*** SOURCE INFORMATION Section Begins ***

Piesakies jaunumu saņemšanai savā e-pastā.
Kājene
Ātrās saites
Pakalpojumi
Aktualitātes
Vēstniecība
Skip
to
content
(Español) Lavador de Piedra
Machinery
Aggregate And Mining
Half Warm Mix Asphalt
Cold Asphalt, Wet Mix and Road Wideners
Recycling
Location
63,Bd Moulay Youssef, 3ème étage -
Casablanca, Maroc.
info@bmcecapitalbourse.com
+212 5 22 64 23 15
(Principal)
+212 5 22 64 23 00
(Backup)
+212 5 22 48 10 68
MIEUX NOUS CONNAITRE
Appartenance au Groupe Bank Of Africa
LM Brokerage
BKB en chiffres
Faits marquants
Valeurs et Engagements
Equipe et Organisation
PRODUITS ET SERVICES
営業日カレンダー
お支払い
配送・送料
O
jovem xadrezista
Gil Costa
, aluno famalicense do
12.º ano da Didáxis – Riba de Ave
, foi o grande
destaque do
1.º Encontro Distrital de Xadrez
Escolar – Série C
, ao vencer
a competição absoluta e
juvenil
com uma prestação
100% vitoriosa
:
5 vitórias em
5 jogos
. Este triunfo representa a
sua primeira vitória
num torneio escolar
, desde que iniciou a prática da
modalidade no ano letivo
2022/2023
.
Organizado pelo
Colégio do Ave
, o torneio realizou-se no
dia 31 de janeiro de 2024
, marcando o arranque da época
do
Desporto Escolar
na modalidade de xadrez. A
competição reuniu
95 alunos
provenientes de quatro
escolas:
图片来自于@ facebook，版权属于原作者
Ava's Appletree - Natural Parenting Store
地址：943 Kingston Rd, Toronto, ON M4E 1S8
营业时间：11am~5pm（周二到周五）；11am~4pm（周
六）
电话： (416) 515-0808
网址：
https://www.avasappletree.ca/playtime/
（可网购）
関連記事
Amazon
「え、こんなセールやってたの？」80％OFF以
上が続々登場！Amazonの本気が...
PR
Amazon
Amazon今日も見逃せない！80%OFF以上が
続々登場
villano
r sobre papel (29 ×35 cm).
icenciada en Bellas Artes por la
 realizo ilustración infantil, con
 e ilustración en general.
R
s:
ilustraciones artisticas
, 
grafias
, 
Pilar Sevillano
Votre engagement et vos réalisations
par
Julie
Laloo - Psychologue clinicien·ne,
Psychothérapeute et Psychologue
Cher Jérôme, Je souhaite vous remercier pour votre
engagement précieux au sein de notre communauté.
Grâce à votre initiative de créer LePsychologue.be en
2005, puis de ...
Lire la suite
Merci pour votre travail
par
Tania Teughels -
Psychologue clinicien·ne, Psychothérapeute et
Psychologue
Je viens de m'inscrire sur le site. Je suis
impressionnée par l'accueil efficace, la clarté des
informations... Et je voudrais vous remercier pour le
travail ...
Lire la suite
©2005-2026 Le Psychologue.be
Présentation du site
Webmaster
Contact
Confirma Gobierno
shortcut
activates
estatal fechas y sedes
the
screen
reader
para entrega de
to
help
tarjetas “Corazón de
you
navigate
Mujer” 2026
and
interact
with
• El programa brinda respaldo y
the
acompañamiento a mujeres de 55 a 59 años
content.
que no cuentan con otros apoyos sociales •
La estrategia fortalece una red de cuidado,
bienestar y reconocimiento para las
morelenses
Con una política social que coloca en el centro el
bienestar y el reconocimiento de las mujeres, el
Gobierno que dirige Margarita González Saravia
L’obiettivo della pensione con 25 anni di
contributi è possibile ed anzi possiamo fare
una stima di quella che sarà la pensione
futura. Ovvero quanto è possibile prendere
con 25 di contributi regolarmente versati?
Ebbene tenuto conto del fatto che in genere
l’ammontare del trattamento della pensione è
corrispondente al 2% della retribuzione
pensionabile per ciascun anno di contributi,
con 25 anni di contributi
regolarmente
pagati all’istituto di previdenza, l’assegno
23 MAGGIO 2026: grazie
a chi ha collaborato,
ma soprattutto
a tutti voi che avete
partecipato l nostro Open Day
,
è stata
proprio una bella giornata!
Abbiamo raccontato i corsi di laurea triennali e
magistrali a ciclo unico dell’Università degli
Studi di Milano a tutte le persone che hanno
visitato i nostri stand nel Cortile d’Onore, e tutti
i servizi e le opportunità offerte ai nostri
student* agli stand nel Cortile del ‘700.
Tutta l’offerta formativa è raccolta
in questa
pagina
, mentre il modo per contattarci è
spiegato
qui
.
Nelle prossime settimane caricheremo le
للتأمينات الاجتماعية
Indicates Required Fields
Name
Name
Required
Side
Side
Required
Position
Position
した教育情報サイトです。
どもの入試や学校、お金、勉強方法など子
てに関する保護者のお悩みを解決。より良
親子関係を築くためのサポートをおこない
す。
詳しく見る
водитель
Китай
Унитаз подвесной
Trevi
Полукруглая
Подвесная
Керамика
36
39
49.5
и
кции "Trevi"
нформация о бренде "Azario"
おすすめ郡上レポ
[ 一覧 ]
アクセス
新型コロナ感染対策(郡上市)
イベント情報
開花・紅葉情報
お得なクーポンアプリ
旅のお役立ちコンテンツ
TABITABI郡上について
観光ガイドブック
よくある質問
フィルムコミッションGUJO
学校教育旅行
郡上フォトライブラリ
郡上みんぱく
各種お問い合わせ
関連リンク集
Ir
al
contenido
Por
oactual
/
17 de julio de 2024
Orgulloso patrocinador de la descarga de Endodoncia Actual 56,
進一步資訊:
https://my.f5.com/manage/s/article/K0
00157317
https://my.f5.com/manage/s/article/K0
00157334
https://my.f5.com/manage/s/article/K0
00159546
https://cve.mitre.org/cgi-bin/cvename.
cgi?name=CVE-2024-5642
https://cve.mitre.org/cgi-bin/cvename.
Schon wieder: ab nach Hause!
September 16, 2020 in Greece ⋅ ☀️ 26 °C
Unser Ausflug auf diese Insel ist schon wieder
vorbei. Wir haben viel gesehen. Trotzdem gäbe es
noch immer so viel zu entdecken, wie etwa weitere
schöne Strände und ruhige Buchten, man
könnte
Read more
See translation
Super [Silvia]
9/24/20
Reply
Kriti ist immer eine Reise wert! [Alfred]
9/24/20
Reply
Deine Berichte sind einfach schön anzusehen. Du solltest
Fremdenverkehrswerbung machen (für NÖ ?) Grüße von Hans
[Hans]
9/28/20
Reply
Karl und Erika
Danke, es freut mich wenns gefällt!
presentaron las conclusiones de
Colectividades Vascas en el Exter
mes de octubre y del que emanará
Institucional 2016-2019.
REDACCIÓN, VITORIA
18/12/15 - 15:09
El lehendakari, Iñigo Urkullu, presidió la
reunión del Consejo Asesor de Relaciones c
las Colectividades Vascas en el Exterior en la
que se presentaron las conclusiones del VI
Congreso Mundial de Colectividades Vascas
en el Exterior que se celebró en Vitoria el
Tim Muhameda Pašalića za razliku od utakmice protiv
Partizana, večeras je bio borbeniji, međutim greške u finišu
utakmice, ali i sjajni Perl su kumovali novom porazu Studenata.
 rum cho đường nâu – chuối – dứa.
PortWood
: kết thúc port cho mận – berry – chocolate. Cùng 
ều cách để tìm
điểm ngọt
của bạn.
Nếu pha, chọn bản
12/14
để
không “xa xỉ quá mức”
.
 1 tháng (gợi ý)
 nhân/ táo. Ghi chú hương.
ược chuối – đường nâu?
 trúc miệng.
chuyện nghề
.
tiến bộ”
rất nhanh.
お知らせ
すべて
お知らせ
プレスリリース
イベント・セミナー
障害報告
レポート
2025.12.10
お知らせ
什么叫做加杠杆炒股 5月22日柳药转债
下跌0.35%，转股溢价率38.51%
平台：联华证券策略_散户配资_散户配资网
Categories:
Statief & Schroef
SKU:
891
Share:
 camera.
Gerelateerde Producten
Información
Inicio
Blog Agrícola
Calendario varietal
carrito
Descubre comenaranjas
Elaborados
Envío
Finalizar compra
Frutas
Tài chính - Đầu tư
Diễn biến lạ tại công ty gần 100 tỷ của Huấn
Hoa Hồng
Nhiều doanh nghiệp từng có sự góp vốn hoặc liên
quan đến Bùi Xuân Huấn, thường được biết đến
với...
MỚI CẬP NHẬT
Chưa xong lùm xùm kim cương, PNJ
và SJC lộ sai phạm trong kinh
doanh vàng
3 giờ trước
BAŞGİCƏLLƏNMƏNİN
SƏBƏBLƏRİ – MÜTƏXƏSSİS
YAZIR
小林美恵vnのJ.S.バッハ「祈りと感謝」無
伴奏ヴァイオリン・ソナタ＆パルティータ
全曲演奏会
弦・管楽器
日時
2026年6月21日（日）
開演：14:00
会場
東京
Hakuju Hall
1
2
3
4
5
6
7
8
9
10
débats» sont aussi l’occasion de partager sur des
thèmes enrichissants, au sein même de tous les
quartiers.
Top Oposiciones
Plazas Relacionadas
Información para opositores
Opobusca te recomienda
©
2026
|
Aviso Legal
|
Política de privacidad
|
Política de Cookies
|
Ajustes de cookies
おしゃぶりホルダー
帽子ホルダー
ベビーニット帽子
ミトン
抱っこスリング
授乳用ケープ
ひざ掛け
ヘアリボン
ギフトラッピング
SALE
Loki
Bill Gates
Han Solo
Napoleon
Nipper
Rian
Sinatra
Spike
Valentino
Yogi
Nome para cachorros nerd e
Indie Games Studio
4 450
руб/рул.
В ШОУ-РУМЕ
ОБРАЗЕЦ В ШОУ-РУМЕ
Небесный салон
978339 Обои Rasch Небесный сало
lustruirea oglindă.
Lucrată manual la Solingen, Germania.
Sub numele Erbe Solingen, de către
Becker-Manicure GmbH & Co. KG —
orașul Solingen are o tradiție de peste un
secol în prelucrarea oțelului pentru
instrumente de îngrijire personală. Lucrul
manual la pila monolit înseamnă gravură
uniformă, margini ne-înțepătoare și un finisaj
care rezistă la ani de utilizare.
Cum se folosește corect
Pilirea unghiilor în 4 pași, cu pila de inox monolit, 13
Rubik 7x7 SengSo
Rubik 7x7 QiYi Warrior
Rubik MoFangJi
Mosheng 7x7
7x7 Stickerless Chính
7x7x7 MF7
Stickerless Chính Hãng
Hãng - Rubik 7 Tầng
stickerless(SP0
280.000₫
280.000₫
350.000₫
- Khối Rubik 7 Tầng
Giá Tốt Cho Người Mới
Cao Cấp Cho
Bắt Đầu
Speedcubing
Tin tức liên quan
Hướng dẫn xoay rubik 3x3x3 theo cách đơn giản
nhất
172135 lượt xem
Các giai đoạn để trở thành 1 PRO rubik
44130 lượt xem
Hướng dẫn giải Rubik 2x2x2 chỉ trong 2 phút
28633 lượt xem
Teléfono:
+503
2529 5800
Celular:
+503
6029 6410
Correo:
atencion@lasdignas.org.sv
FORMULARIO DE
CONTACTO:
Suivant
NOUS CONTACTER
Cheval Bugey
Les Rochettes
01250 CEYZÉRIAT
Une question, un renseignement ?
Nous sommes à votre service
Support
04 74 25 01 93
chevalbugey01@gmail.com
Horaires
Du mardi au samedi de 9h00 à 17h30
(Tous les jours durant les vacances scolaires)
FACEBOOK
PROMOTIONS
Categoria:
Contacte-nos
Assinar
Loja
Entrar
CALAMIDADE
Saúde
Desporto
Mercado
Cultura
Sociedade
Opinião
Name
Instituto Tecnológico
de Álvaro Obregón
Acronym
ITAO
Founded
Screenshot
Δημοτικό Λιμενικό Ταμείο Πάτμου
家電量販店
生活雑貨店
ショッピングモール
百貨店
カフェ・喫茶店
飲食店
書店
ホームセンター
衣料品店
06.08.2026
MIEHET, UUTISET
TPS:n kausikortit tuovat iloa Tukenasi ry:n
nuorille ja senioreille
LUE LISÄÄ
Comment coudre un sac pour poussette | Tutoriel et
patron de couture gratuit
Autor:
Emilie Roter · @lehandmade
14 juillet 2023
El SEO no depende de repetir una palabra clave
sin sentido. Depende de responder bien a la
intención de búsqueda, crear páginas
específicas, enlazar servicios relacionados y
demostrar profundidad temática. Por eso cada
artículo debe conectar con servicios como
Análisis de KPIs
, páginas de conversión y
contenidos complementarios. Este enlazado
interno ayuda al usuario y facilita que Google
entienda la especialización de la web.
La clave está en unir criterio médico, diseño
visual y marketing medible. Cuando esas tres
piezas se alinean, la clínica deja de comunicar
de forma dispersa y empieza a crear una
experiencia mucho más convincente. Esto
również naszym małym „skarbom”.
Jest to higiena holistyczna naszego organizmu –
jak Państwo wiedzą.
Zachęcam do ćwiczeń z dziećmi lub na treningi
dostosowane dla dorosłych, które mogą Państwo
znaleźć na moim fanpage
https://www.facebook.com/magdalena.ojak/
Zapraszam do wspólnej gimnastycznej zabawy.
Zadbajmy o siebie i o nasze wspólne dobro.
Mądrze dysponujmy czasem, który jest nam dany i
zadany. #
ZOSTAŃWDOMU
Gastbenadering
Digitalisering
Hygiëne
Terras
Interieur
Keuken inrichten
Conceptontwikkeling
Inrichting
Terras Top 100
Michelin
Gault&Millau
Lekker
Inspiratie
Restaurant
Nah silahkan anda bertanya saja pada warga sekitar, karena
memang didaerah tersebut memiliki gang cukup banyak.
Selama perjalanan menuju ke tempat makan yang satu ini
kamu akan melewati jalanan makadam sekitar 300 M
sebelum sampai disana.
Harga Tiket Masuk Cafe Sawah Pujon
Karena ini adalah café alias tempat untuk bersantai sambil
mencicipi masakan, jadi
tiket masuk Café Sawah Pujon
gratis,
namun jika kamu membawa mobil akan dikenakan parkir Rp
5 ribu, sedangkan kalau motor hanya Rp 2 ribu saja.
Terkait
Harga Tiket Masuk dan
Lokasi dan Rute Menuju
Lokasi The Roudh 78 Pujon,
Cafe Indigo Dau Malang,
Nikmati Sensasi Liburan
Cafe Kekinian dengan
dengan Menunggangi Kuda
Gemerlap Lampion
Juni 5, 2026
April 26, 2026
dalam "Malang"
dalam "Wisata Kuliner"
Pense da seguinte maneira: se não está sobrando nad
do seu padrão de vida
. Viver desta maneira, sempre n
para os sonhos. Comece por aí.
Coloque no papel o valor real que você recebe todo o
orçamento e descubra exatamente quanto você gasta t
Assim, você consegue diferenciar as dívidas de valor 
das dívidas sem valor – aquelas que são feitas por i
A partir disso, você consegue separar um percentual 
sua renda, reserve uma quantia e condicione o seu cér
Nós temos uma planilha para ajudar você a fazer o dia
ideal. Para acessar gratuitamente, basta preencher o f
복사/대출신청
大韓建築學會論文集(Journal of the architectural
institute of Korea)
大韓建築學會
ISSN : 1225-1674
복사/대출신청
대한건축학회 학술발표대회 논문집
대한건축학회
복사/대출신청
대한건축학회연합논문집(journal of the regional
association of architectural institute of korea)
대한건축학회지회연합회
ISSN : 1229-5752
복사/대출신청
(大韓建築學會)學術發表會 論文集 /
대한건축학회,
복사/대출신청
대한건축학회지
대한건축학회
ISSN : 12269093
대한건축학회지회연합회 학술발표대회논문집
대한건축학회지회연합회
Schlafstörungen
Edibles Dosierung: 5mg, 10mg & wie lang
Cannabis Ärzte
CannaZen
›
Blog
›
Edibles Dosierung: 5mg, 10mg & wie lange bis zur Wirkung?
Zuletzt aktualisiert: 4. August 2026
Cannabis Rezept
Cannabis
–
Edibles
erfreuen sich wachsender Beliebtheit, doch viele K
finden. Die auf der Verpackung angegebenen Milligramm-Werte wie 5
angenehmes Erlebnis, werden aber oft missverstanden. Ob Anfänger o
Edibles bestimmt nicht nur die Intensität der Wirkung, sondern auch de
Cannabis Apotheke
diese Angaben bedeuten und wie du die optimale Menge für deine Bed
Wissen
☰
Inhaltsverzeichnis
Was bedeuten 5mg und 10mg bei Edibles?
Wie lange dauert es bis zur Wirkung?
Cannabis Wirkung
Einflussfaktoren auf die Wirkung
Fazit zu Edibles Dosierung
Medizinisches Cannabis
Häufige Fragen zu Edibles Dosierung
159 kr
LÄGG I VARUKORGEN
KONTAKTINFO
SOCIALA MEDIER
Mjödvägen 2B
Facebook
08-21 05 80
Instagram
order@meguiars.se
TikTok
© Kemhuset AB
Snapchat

*** SOURCE INFORMATION Section Ends ***

The lines to extract from the data above begin with the line containing "noch immer so" and end with the line containing "El lehendakari, Iñigo Urkullu, presidió la". Extract them exactly, including both.

noch immer so viel zu entdecken, wie etwa weitere
schöne Strände und ruhige Buchten, man
könnte
Read more
See translation
Super [Silvia]
9/24/20
Reply
Kriti ist immer eine Reise wert! [Alfred]
9/24/20
Reply
Deine Berichte sind einfach schön anzusehen. Du solltest
Fremdenverkehrswerbung machen (für NÖ ?) Grüße von Hans
[Hans]
9/28/20
Reply
Karl und Erika
Danke, es freut mich wenns gefällt!
presentaron las conclusiones de
Colectividades Vascas en el Exter
mes de octubre y del que emanará
Institucional 2016-2019.
REDACCIÓN, VITORIA
18/12/15 - 15:09
El lehendakari, Iñigo Urkullu, presidió la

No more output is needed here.